[PROBLEM REQUIREMENTS]
Rewrite the text in the material below, changing every "Personalised" to "Personalized" and keeping everything else the same. Leave the pictures out of your answer.

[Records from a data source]
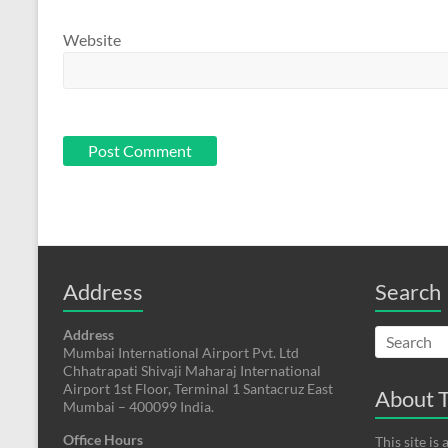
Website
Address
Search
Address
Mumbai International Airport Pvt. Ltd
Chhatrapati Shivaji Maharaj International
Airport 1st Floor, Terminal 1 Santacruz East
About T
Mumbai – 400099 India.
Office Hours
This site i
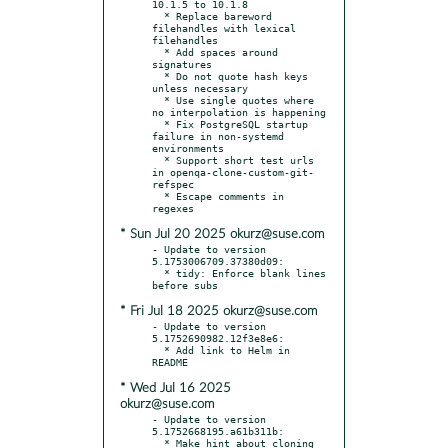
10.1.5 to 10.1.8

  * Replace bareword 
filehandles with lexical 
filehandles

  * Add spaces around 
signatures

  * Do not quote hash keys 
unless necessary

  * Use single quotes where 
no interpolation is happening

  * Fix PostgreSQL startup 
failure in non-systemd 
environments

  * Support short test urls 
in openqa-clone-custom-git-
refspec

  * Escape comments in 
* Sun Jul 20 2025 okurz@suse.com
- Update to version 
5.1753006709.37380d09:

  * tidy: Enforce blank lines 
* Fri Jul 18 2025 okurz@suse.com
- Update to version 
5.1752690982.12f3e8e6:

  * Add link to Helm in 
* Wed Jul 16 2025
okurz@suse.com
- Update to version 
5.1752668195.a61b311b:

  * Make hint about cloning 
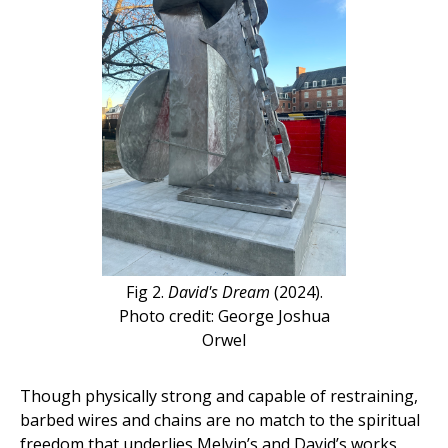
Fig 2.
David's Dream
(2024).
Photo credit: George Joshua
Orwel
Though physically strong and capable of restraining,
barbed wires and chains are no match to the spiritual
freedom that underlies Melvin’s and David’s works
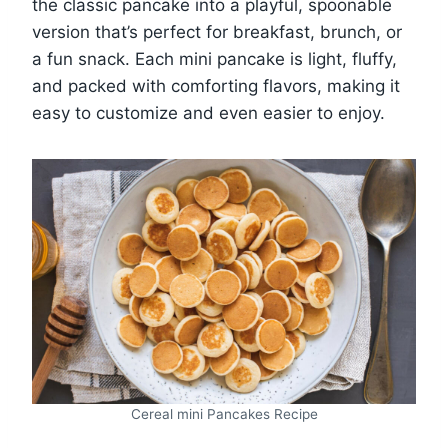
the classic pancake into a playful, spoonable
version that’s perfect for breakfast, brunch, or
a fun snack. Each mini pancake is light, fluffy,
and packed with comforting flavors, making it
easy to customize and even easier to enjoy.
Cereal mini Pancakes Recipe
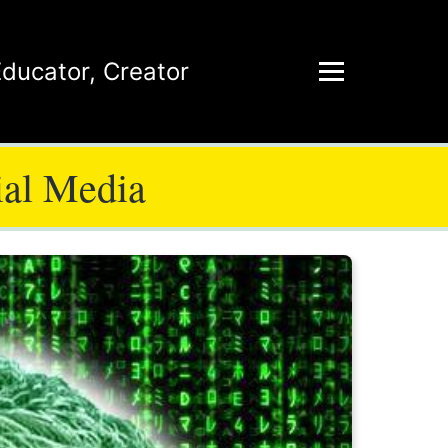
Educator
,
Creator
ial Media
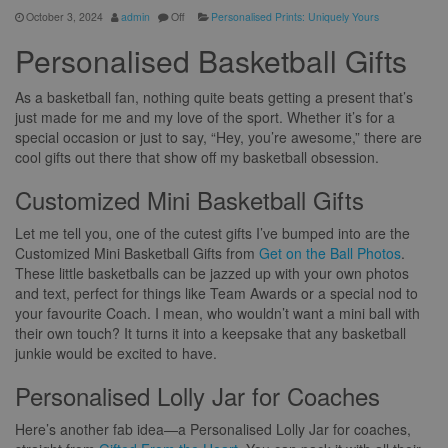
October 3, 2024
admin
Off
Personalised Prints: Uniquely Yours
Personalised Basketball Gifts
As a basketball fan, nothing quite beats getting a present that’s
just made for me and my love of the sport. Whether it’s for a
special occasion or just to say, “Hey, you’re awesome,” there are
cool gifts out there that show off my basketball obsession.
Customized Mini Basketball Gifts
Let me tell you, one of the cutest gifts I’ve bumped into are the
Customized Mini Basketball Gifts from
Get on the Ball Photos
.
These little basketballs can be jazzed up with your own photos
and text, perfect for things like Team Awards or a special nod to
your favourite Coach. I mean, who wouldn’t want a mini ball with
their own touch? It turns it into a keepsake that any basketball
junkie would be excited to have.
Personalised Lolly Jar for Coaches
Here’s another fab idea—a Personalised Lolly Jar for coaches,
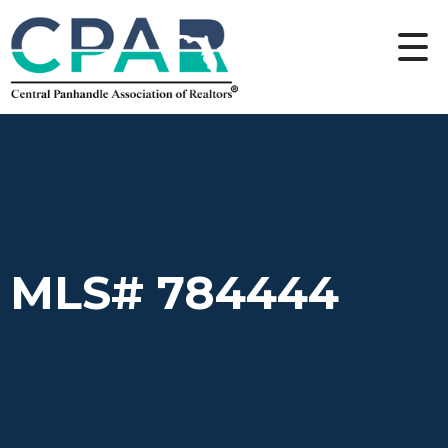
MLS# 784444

[RESULT OF THE EXERCISE]
Website
Address
Search
Address
Mumbai International Airport Pvt. Ltd
Chhatrapati Shivaji Maharaj International
Airport 1st Floor, Terminal 1 Santacruz East
About T
Mumbai – 400099 India.
Office Hours
This site i
10.1.5 to 10.1.8

  * Replace bareword 
filehandles with lexical 
filehandles

  * Add spaces around 
signatures

  * Do not quote hash keys 
unless necessary

  * Use single quotes where 
no interpolation is happening

  * Fix PostgreSQL startup 
failure in non-systemd 
environments

  * Support short test urls 
in openqa-clone-custom-git-
refspec

  * Escape comments in 
* Sun Jul 20 2025 okurz@suse.com
- Update to version 
5.1753006709.37380d09:

  * tidy: Enforce blank lines 
* Fri Jul 18 2025 okurz@suse.com
- Update to version 
5.1752690982.12f3e8e6:

  * Add link to Helm in 
* Wed Jul 16 2025
okurz@suse.com
- Update to version 
5.1752668195.a61b311b:

  * Make hint about cloning 
Fig 2.
David's Dream
(2024).
Photo credit: George Joshua
Orwel
Though physically strong and capable of restraining,
barbed wires and chains are no match to the spiritual
freedom that underlies Melvin’s and David’s works
the classic pancake into a playful, spoonable
version that’s perfect for breakfast, brunch, or
a fun snack. Each mini pancake is light, fluffy,
and packed with comforting flavors, making it
easy to customize and even easier to enjoy.
Cereal mini Pancakes Recipe
Educator
,
Creator
ial Media
October 3, 2024
admin
Off
Personalized Prints: Uniquely Yours
Personalized Basketball Gifts
As a basketball fan, nothing quite beats getting a present that’s
just made for me and my love of the sport. Whether it’s for a
special occasion or just to say, “Hey, you’re awesome,” there are
cool gifts out there that show off my basketball obsession.
Customized Mini Basketball Gifts
Let me tell you, one of the cutest gifts I’ve bumped into are the
Customized Mini Basketball Gifts from
Get on the Ball Photos
.
These little basketballs can be jazzed up with your own photos
and text, perfect for things like Team Awards or a special nod to
your favourite Coach. I mean, who wouldn’t want a mini ball with
their own touch? It turns it into a keepsake that any basketball
junkie would be excited to have.
Personalized Lolly Jar for Coaches
Here’s another fab idea—a Personalized Lolly Jar for coaches,
MLS# 784444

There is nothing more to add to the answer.